В своей статье он прежде всего характеризует меня как «современного русского мыслителя, который, находясь под гнетом марксистской доктрины и почувствовавши неотвратимую историческую необходимость всеобщей организационной науки, в своеобразном умственном опьянении врывается в область универсальнейших обобщений, относящихся ко всем структурным соотношениям, которые должна на опыте установить наука» [136].

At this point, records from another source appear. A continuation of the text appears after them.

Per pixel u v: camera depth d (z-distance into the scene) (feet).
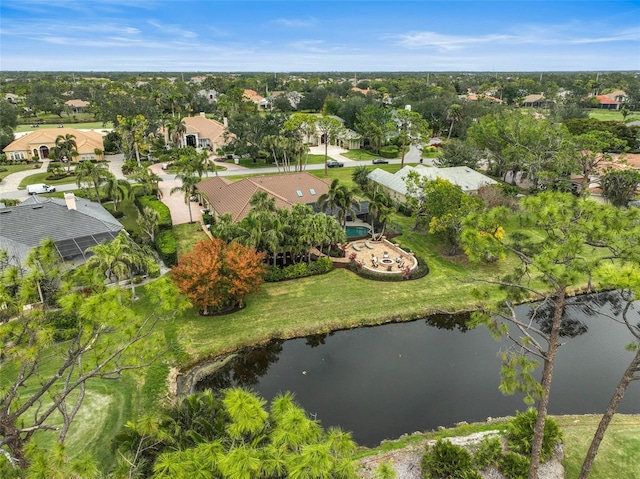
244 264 100.42
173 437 49.67
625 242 48.47
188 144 321.11
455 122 358.23
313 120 280.92
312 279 124.26
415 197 167.02
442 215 137.80
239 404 36.86
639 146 272.51
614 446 67.87
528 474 59.00
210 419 53.52
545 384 55.93
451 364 94.89
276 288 118.93
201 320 103.35
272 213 132.77
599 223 50.39
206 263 97.76
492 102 421.18
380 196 146.00
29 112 472.44
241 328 101.30
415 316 110.73
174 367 88.33
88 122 440.45
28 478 33.71
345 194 141.69
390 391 85.81
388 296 117.29
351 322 106.83
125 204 192.85
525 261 56.49
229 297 105.19
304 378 89.40
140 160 277.64
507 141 228.02
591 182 192.03
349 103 369.71
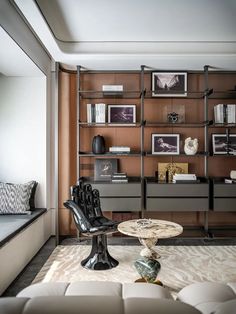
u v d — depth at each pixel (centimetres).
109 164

В дальнейшем проф. Пленге не раз подчеркивает «истинно русский» характер и мотивы моей работы, — и понятно, насколько лестно звучит в его устах этот эпитет:
«…Для Богданова универсальная вседействительность механически воспринимаемой организации становится непреложно-единым, застывшим „монократическим“ (т. е., буквально, единовластным. — А. Б.) принципом. Богданов как сторонник материалистического понимания истории пытается даже всякое учение о душе как принципе, определяющем тело, свести к внутреннему отражению данных человеку в обществе вне его твердых авторитарных отношений. Таким образом, его теорию об единосуществовании организации в почти до неразличимости упрощенной действительности можно в его собственном смысле назвать особой, истинно русской жизненной слагающей (Erlebniss Komponente) его системы, слагающей, которая, разумеется, имеет сильные корни в „старом“ мире» [137].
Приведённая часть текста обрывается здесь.